然而这个奴才的话却听进了心中,她心头沉甸甸的,返回内室命棠儿和筝儿为她更衣,换上一件浅月季色丝纺雾纱常服,把头上璀璨夺目的簪饰全数摘下,手把发髻尾端的丝线一拉,青丝如黑缎般倾散于肩后,铜镜内的自己,在一刻变得有奇异的陌生,又是那般熟悉,是昔日那个我,还是今朝这个她,一时竟难以分辨,只知事至如今,她再分不清自己到底为谁人。 

亦无须分辨。 

她任由青丝披散于脑后,只挑了鬓角两旁的发丝用无纹无饰的玉簪固定在发顶,御下一身靡华,清婉素雅,亦自有动人的灵气。 

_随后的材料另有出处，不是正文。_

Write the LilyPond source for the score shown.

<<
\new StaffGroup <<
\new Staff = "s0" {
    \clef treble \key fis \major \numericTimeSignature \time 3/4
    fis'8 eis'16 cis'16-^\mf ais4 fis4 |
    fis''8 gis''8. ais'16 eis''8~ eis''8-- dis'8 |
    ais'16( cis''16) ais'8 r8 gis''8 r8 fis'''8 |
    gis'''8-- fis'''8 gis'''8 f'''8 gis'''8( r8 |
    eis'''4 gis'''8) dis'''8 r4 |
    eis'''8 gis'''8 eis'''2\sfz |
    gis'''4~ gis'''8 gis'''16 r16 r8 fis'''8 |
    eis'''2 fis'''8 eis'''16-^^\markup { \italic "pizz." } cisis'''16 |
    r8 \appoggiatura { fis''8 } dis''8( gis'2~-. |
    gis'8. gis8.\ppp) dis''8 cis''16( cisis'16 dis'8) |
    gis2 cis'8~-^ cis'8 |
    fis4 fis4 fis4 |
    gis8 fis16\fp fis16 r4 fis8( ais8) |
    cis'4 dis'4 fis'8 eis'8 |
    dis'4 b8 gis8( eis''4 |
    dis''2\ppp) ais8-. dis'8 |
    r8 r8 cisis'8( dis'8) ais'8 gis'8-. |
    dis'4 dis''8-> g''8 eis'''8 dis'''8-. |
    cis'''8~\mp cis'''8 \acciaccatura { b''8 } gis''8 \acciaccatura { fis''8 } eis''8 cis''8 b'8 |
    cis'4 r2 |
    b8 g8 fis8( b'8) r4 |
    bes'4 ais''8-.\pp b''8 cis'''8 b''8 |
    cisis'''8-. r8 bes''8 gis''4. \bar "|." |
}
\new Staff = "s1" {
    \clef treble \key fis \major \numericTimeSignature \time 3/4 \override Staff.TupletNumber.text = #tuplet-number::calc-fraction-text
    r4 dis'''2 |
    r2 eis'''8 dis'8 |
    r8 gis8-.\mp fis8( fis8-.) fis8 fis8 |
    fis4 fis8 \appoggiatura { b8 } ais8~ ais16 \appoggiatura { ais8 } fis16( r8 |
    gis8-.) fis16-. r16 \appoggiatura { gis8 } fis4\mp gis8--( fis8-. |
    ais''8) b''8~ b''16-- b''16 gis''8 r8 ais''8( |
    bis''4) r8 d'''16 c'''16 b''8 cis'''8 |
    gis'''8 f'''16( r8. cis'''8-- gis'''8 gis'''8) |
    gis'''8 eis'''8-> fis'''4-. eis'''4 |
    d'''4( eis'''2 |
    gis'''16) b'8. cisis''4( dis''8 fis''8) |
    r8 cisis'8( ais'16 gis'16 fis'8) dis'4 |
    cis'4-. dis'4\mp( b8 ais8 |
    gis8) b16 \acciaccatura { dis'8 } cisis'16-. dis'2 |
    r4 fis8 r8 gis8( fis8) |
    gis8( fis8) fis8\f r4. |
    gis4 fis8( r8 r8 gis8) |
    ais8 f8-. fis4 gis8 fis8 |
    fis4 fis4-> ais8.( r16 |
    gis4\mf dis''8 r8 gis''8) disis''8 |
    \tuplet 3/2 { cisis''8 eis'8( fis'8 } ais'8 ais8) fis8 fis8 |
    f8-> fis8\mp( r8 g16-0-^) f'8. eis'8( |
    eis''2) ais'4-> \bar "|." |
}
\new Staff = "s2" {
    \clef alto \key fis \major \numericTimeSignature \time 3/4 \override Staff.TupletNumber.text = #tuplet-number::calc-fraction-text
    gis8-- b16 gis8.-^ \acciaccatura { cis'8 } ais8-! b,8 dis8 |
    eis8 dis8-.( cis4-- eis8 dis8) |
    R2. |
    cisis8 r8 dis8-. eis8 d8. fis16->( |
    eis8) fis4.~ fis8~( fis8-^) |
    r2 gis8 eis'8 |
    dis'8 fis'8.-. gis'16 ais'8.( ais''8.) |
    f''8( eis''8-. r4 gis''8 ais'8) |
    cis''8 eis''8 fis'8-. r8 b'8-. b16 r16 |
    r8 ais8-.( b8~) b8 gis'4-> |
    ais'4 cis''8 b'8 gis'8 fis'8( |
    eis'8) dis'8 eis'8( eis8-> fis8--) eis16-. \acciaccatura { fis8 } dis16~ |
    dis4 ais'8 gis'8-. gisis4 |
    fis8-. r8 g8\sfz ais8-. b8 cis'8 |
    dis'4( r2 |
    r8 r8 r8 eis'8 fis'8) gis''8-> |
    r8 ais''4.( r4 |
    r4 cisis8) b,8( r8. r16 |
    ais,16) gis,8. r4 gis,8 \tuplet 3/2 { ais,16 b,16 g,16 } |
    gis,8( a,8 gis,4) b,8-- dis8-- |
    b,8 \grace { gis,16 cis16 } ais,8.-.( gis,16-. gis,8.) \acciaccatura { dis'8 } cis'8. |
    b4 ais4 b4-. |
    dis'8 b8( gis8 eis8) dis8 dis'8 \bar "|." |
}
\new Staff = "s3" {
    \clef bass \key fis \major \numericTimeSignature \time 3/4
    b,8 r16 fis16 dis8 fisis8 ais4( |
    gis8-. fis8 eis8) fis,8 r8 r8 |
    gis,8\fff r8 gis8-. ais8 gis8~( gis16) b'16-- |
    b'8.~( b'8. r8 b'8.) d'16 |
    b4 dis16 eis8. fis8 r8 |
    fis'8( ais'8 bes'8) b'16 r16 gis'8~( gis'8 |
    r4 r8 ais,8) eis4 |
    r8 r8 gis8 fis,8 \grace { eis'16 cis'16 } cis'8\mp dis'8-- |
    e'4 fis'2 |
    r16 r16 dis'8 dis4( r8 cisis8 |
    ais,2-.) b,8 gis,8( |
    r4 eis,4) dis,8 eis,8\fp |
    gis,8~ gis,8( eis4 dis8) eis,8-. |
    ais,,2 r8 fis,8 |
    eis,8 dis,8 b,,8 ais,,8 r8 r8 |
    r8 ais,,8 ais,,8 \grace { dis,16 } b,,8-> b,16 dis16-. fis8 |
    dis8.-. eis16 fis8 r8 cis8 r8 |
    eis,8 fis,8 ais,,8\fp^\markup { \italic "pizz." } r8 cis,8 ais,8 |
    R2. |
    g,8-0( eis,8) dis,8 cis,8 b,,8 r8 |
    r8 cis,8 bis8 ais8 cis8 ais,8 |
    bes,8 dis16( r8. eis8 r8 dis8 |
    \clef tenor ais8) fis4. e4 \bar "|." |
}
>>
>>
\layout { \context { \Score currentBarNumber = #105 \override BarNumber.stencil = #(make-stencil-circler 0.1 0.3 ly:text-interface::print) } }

她命棠儿和筝儿二人为她留心皇上今夜的圣踪,直到酉时一刻,棠儿方来报:“奴婢听宫外报,皇上将驾幸芳靖宫。” 

她拿象牙梳子一下一下地蓖着顺滑的发丝,看着铜镜中的自己,静静道:“好,你们退下罢。” 

宫室静谧,她想起在芳靖宫内所感受到的那份压抑的静,想起琼湘所说的流言蜚语,想起翠萍精明势利的眼光,手中的动作不知在何时停了下来,狠狠地、不知吃痛地握紧尖锐的梳齿,似恨不得将之捏碎于掌中,以此挽回她尽失的颜面。 

梦想已久的进宫之日,便是在这样的灰败迷惘中度过,这教她如何甘心? 

花如语,你既能顶了姐姐之名夺得这一切荣华富贵,难道从别人手中抢过更多,便会把你难倒吗? 

她对镜自问,看到明亮镜中的如花面容在冷峭的眸光下变得森寒慑人。 

忽闻室外有细微的声响,她定下心神来,从椅上站起正要转过身,眼前竟蓦然一黯,她心下一惊,张皇地回身往后看去,却只是满眼的灰蒙蒙,那广阔的内殿之处,鎏金蟠花灯台上摇曳的烛火竟一盏接一盏地熄灭,光亮渐次消失,慢慢笼罩于眼前的是一片不见五指的幽黑,突如其来的恐惧铺天盖地地向她涌来,她赤着足踏在冰冷的地面上,失措地往前走了数步,高声道:“来人!棠儿!筝儿!” 


第二十七章 孰真孰假(二)

脚步蹒跚地走在黑暗中,竟是难捉摸到一丝微光,不由更觉慌张,何以会如此?即使是灯火尽熄,殿中有窗楹,大门亦敞开着,外间的光亮应可照进殿内。 

脚下一个不留神踩在了长长曳地的纱罗裙袂上,她整个儿绊倒在地上,吃痛地尖叫出声。 

“你在哪儿?” 

她跌趴在地上,浑身一栗,骇然地仰起头来,然而,眼前漆黑一片,什么也看不到。 

“你举起手来,让我扶你。” 

声音清亮而带一点沉实,隐隐地含着希翼。 

她撑着手肘从地上坐起,脑中在迅速地闪过许多念头。包括曾听过的每一句话,与此有关无关的。姐姐临走前告知的一切。 

皇上曾与我共困于山洞中。 

皇上被困的时候,受了重伤,忘记了自己的真正身份,把自己当作逃难的平民,名唤小穆。 

我唯恐皇上丧命,不得不尽心照顾他。 

他喜欢别人唤他小穆。 

花如语遏制不住颤抖地举起了右手,屏气凝神,不敢啃出一声。 

姐姐没有告诉她,在山洞中时,是否曾有这么一幕,也许姐姐本人也忘记了如此细节。 

脑中思绪正自混乱中,已有人靠近她身畔,一把握住了她的手。是一只温暖而厚实的手掌,握紧她的手后,便加大了力道,仿佛是不想再放开。 

她身子情不自禁地微微发颤,不知是因着恐惧,还是忧心,还是惊异,还是期待。 

隐隐听得那人在轻笑,幽浅的笑声若有若无,却不容忽略地传进她耳际。 

在这一刹那,她没有想过下一步该怎么做才是对的,下意识地低唤了一声:“小穆。” 

那握紧她的手猛地一用力,把她自地上拉起,紧接着,一双温热的手臂把她包围于深重的暖意中,紧帖着那陌生的胸膛,聆听着那急促的心跳声,更感受着这一份前所未有的温情脉脉。 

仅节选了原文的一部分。